SQL Server provides two kinds of compression mechanisms: row compression and page compression. Row compression is the magic when the database engine stores your fixed length column values in variable length ones, thus saving a considerable amount of space. To know exactly how much is that considerable amount, you can use the sp_estimate_data_compression_savings stored procedure, which tells you how much space can be saved. If you’d need that space badly, and you are sure that compressing the data makes more benefits than harms, than use the ALTER TABLE (or ALTER INDEX) statement along with the REBUILD WITH(DATA_COMPRESSION = ROW) command to compress the given table/index on the row level.
In the beginning I told you that there are two types of compression mechanisms. The other one is page compression, which can be further divided into two types: column-prefix compression and page-dictionary compression.

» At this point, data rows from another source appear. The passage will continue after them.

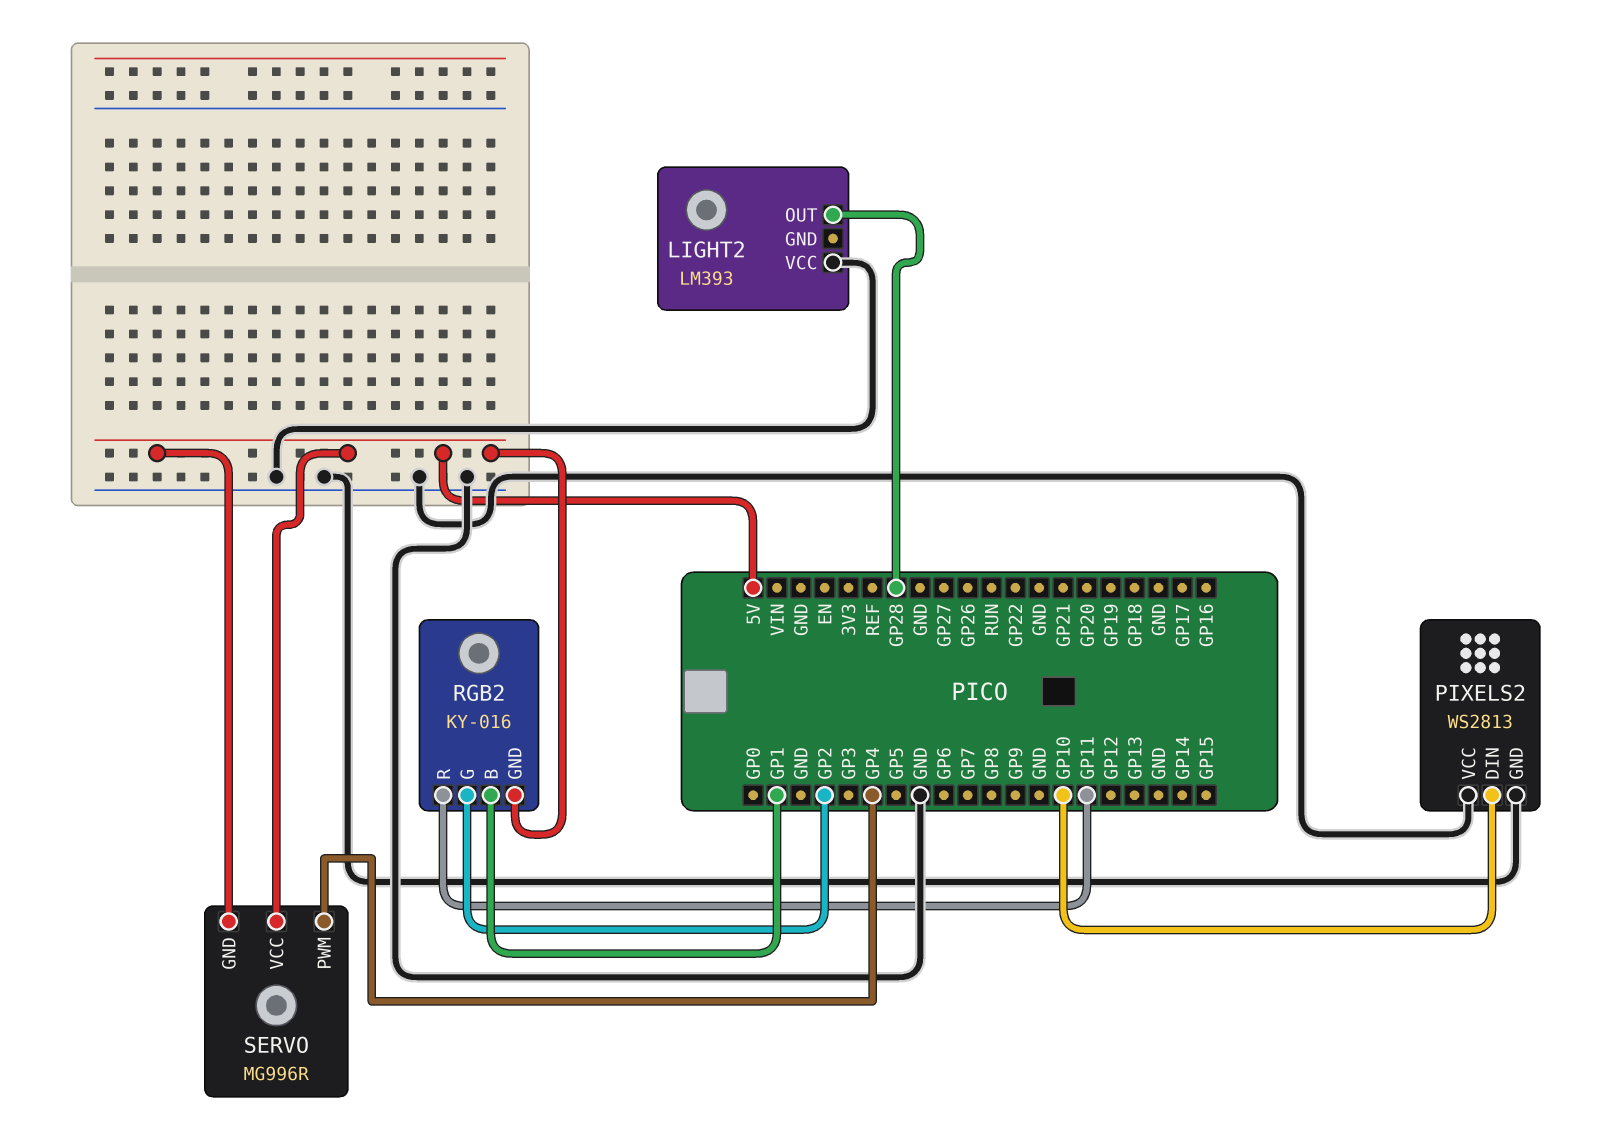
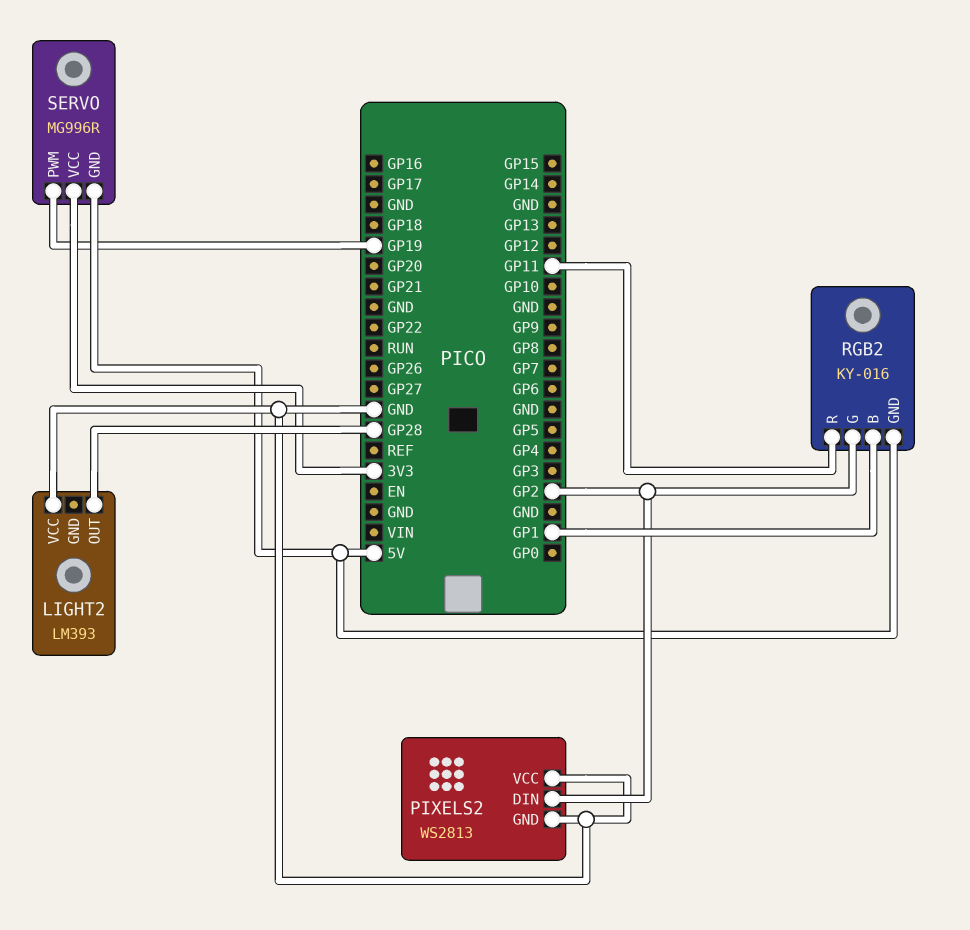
PIXELS2 pin DIN: GP10 -> GP2
SERVO pin PWM: GP4 -> GP19
SERVO pin VCC: 5V -> 3V3

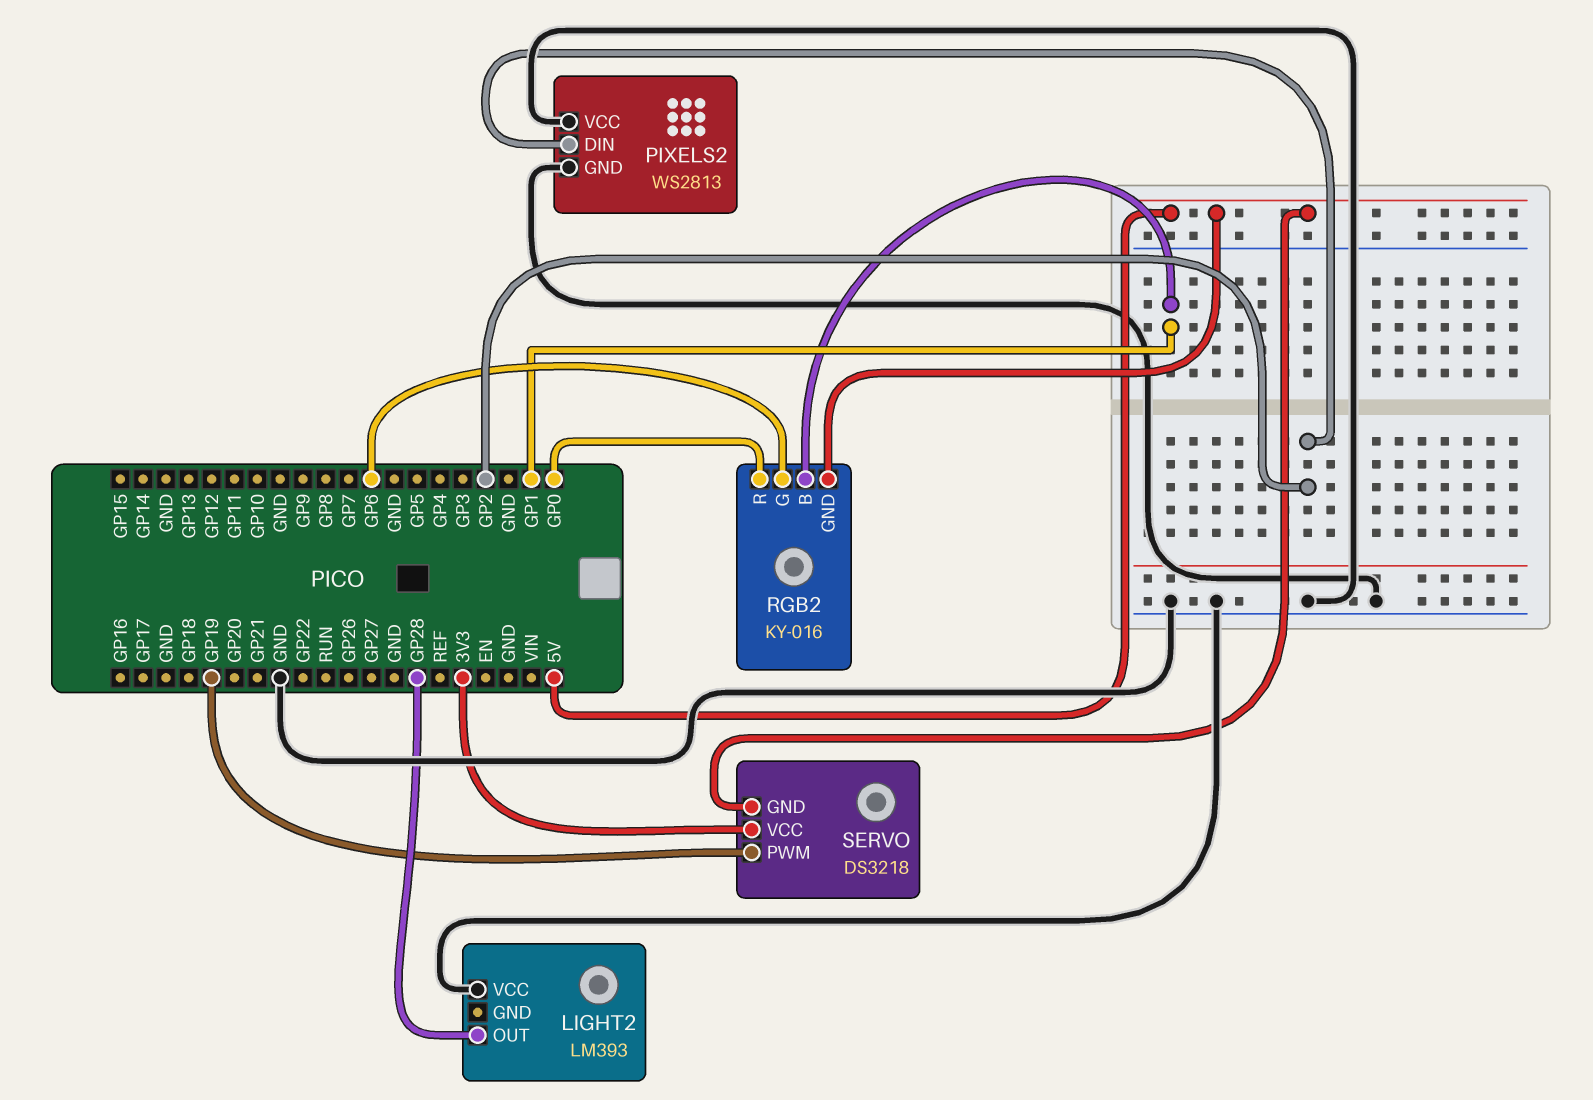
RGB2 pin G: GP2 -> GP6
RGB2 pin R: GP11 -> GP0
SERVO: MG996R -> DS3218

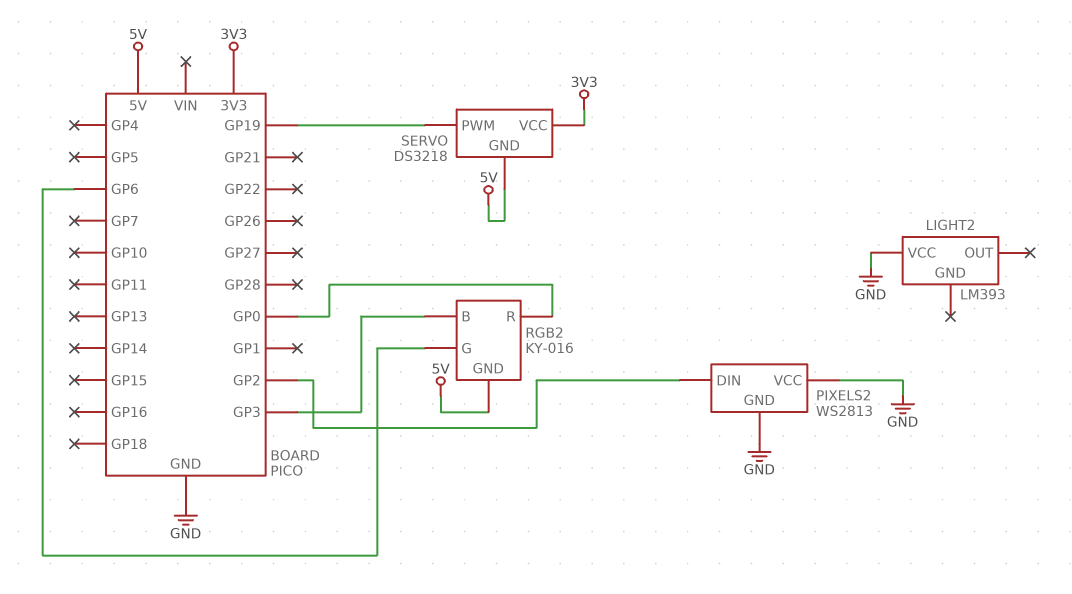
LIGHT2 pin OUT: GP28 -> none
RGB2 pin B: GP1 -> GP3

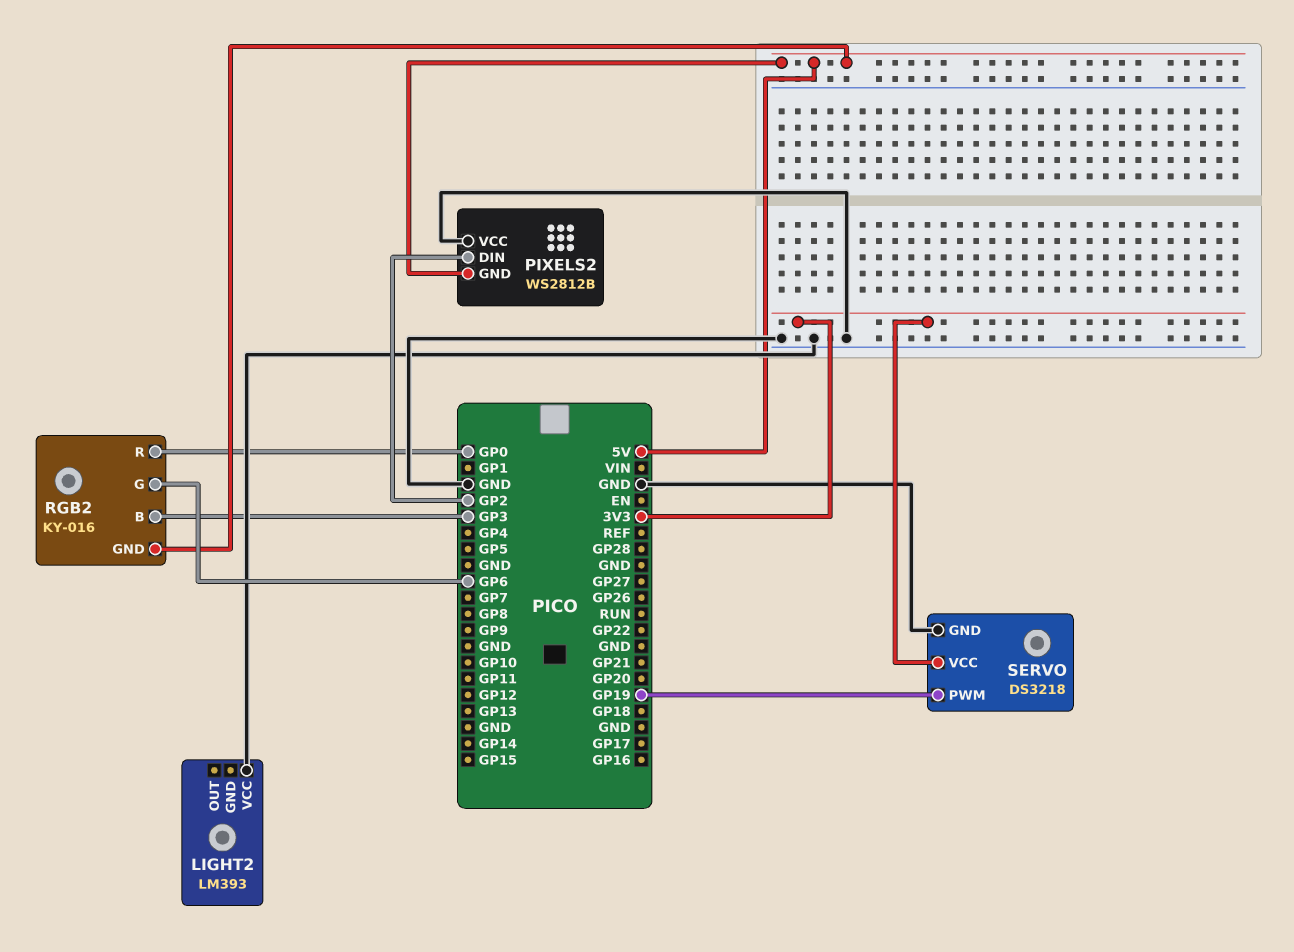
PIXELS2: WS2813 -> WS2812B
PIXELS2 pin GND: GND -> 5V
SERVO pin GND: 5V -> GND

Column-prefix looks for the same prefixes in columns on the page level. If it finds some, then it creates an anchor record, and calculates values on the bit level – it replaces the prefix occurred in other values with a number of how many bytes should be used to recreate the original value from the anchor record. Sounds messy, and it is but I don’t think we should go this deep.
The other far easier to understand page compression method is page-dictionary compression. It does what its name implies: creates a dictionary of repeated values and uses an index to indicate their occurrence.
You can use the exact same syntax as shown with row compression, but you should replace the ROW keyword with PAGE. Now when you shouldn’t compress tables or indexes:
- When the table is small, it simply won’t worth the effort.
- Heavy traffic in the given table will result in massive CPU overhead. Use data that you won’t need daily.
- First query the sp_estimate_data_compression_savings stored procedure. It measures good, so if there’s little savings, forget compression.